Stellantis shares fell to a historic low on the Milan Stock Exchange, declining 75% from their peak, as European vehicle registration data showed a 2.6% year-over-year decline in May 2026, according to multiple reports. The drop followed a broader trend of declining sales across the automotive sector, with analysts attributing the slump to shifting consumer preferences and economic headwinds.
The company’s stock reached a 10-year low on May 31, 2026, according to Borsa Italiana data, after reports from Il Sole 24 ORE and Il Fatto Quotidiano highlighted weaker-than-expected registration numbers in the European Union. The 2.6% decline in May marked the third consecutive month of reduced registrations, raising concerns about the automaker’s ability to adapt to market shifts.
Market Reaction and Industry Context
Industry analysts noted that Stellantis’ performance contrasted with rivals like Volkswagen and Renault, which reported more stable sales figures during the same period. The European Automobile Manufacturers Association (ACEA) data cited in local media suggested that the overall EU vehicle market grew by 1.2% in May 2026, but Stellantis’ results fell short of this benchmark.

“The decline reflects broader challenges in the sector, including supply chain disruptions and a slowdown in consumer spending,” said a spokesperson for a financial consultancy firm, speaking to Il Fatto Quotidiano. “Stellantis’ reliance on traditional combustion engine vehicles may be hindering its ability to compete with electrified offerings from competitors.”
Impact on Automakers
The registration data has intensified scrutiny of Stellantis’ transition to electric vehicles (EVs). While the company has invested heavily in EV infrastructure, its current lineup remains heavily weighted toward internal combustion engines. This imbalance has drawn criticism from investors and environmental groups, who argue that the pace of innovation is insufficient to meet EU emissions targets.

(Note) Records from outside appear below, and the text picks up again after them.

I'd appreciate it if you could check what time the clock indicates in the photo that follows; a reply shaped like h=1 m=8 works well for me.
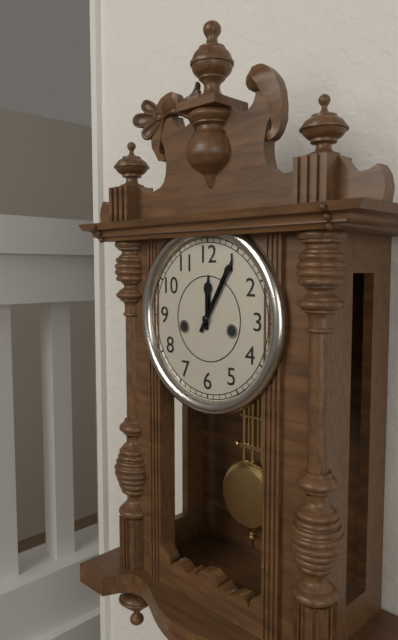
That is h=12 m=5
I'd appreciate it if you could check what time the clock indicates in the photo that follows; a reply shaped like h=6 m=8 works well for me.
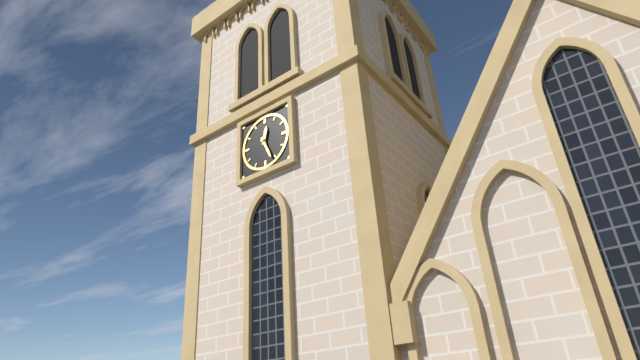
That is h=12 m=26
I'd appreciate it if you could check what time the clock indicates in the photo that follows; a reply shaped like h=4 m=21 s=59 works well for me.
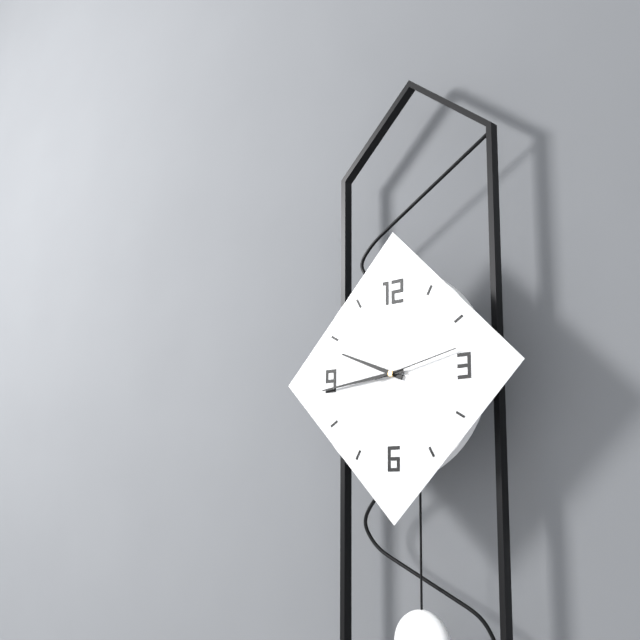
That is h=9 m=44 s=13
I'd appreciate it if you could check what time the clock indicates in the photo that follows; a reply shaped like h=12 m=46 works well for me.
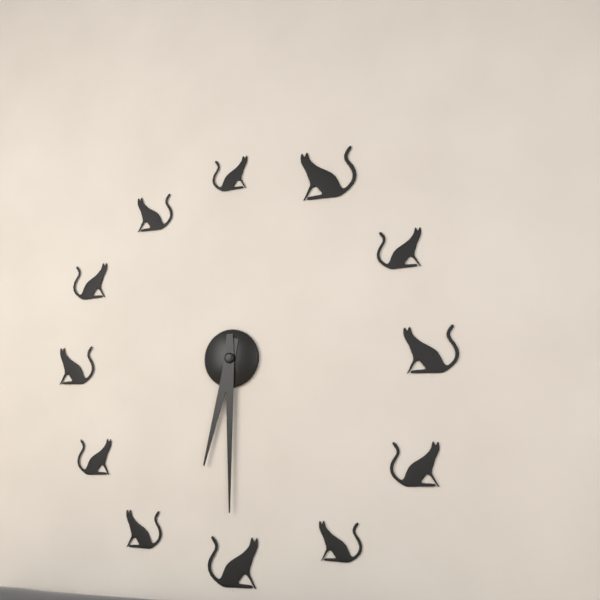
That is h=6 m=30
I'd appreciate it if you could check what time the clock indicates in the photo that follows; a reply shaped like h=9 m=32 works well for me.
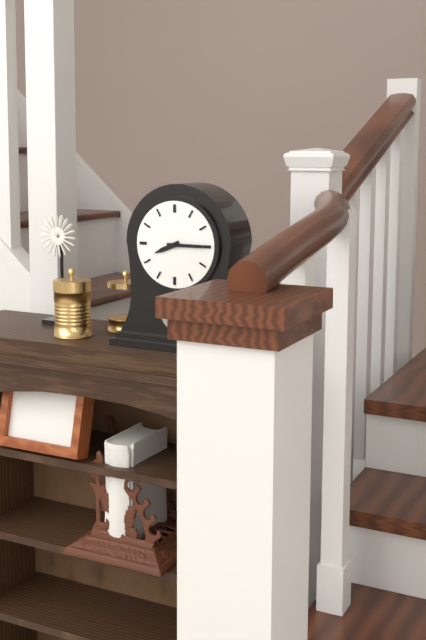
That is h=8 m=15
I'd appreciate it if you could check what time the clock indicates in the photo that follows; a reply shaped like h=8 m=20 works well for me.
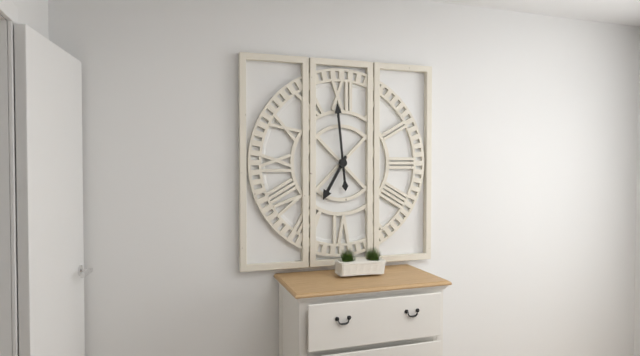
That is h=6 m=59
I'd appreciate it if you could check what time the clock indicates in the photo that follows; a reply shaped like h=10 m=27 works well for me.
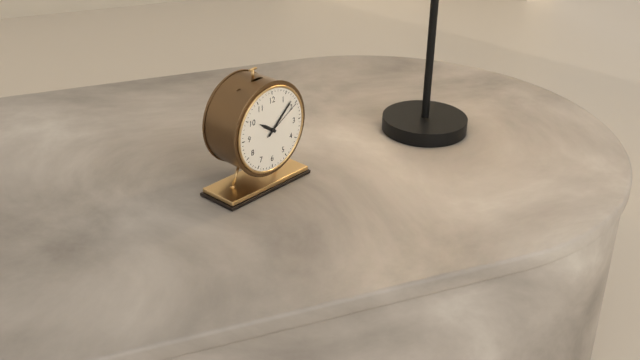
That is h=10 m=8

According to Soldionline, Stellantis’ EV sales accounted for just 8% of total registrations in May 2026, below the industry average of 12%. The company has not yet provided a detailed roadmap for accelerating its EV rollout, leaving stakeholders without clear guidance on its strategic direction.
“The market is demanding faster action on electrification,” said an independent automotive analyst, citing data from OraFinanza. “Without a decisive shift in strategy, Stellantis risks further erosion of its market share.”